Search code examples
postgresqlcreate-table

postgresql : create table as union select with a serial key


I am trying to create a dimension table dim_airport from a raw_data table. The raw table has 2 airportcode columns (origin and destination). I want to get an exhaustive distinct set of all airport codes and create a table with that. In addition, I also need to add a serial key to perform auto increment. I can do this row_number but wanted to find another way to do it.

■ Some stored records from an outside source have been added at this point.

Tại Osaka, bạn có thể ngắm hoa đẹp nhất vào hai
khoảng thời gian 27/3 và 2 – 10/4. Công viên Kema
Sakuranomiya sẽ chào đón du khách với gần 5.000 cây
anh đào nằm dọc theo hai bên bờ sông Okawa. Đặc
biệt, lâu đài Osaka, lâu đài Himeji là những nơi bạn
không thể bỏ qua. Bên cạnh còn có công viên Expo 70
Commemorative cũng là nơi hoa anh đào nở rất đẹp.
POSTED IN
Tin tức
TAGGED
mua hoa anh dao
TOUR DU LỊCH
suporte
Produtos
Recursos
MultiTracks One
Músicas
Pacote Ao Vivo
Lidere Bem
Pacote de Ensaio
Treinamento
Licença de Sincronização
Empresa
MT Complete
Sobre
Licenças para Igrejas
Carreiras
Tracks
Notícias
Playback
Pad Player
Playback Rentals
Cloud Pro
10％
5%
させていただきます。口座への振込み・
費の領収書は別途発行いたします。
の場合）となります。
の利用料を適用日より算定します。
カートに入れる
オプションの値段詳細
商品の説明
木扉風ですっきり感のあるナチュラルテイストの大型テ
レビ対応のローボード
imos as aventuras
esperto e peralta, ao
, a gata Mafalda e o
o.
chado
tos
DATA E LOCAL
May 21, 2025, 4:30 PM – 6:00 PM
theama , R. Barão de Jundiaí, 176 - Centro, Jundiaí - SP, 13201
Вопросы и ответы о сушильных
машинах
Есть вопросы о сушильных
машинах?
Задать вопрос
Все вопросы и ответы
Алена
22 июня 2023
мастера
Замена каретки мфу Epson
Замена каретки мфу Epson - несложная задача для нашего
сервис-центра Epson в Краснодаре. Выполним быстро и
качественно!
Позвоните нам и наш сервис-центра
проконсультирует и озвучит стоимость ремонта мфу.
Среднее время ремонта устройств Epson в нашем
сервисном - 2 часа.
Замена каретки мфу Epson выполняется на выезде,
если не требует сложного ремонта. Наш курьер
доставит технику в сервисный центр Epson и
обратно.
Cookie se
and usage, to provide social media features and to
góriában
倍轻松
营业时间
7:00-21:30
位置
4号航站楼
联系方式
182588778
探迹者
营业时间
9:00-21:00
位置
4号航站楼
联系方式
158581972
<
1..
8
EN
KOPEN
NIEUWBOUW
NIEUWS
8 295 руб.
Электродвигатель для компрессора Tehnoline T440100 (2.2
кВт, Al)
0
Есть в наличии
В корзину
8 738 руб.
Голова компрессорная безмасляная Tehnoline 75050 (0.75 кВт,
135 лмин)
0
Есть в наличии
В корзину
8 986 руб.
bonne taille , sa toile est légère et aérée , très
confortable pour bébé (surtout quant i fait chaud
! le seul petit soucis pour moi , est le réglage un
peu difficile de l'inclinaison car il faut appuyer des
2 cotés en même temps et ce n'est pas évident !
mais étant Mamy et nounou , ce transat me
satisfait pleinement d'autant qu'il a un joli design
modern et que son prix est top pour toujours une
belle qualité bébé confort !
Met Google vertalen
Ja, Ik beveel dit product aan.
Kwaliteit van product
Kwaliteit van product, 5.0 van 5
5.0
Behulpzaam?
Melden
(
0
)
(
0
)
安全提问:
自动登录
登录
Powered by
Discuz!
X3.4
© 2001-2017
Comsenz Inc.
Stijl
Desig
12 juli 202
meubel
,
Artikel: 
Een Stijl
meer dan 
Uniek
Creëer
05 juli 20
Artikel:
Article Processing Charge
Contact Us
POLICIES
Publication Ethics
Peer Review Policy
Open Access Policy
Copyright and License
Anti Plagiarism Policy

create table DIM_airport (airportkey serial primary key ) 
as 
select distinct originairportcode as airportcode, 
               origairportname as airportname,
               origincityname as city from raw_data
union
select distinct destairportcode, destairportname, destcityname 
from raw_data;

If i defined a row_number window function over airportcode it works. I am looking for a solution where it can auto increment directly without explicitly defining the value from row_number()


Solution

  • The syntax of "Create table ... As ..." does not allow defining additional columns, it defines only columns from the select statement. Of course you can persist by selecting a constant as a place holder and establish the column name. Then create a sequence, update the table to set value for the place holder and then a few alter tables to complete the desired definition.
    A much easier way would just be a 2 step process:

    1. Create the table.
    2. Populate with simple select.
    create table DIM_airport( airportkey  integer generated always as identity 
                            , airportcode text 
                            , airportname text
                            , city        text
                            , constraint  DIM_airport_pk
                                          primary key (airportkey)
                            ) ;
    
    insert into  DIM_airport(airportcode, airportname, city)
          select originairportcode  
               , origairportname 
               , origincityname
          union 
          select destairportcode  
               , destairportname  
               , destcityname ;  
    

    You do not need DISTINCT on either select as the UNION itself eliminates duplicates. See examples here.